- Страх? - усомнился Дроздов. - Простите, Федор Алексеевич, не понимаю.
- Да. Страх, - подтвердил Григорьев, с усталым отвращением откладывая в сторону очки, как будто невыносимо надоевшие ему. - Ожидание скорого наказания. И Судного дня. Помните, у Белого? "Меня несут на Страшный суд…"
- Наказания?
Григорьев молчал, отсутствующе и грустно глядя на незашторенное окно. А там по-ноябрьски свистал, наваливался, ревел в голых липах бульвара ветер, по черному стеклу колотил дождь, звонко бил по карнизу, огни улицы расплывались, текли световыми извивами; изредка внизу отсырело шелестели шины в мокрой асфальтовой бездне. С выражением тихой вины Григорьев прислушивался к гудению ветра, к плеску дождя, и впервые отчетливо проступило что-то вялое, старческое в складках его шеи, сжатой накрахмаленной белизной воротничка с аккуратным старомодным узлом галстука, и заметен был слабый белый подбородок, и отливающие опрятной сединой волосы, уже редкие, тщательно зачесанные.
- Наказание кого? - повторил Дроздов, нарушая молчание.

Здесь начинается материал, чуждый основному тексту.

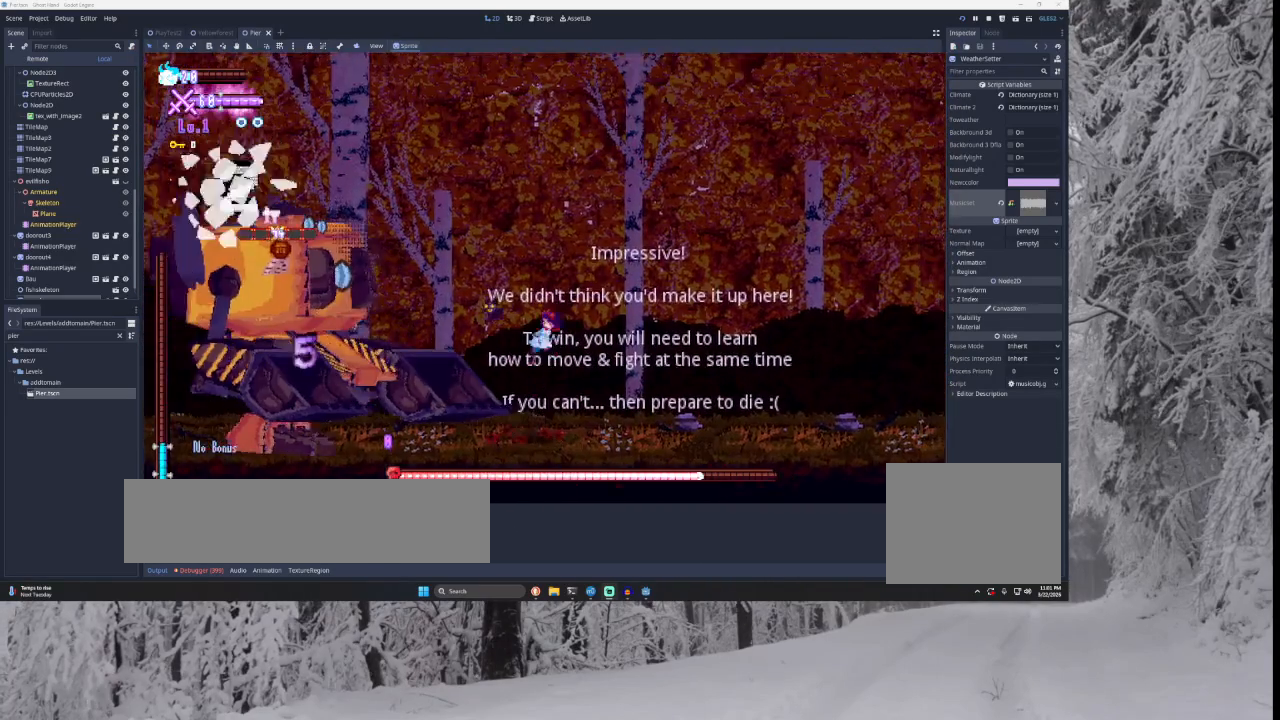
{"buttons": [], "left_stick": "right", "right_stick": "center", "events": [[33, "left_stick", "down-right"], [133, "SQUARE", "up"], [133, "left_stick", "right"]]}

- Всех нас. Почти по Откровению от Иоанна. Апокалипсис ждет нас. И казнь.
- Но… за что?
Григорьев оторвал взгляд от окна, утомленно заговорил скрипучим голосом:
- Я часто думаю в старческую бессонницу: кто мы? Откуда мы? Куда мы идем? Где кончится наш человеческий путь? Во имя чего мы так нагрешили? Ради чего испакостили, изнасиловали землю? Во имя чего?
Дроздов иронически сказал:
- Во имя человека, как мы утверждаем. Во имя человека мы надругались над родимой…
- Не смейтесь, Игорь Мстиславович. Мы не пришли в науке туда, куда шли в начале века. Не заблудились ли мы? Дико то, что от древних времен и до наших дней все преступные… все зловещие дела делались под знаком блага человека и даже народа. Какой обман! Да, обман. Но это уже политика - внебрачное дитя истории. Кто ее отец и кто мать? Узнавать небезопасно.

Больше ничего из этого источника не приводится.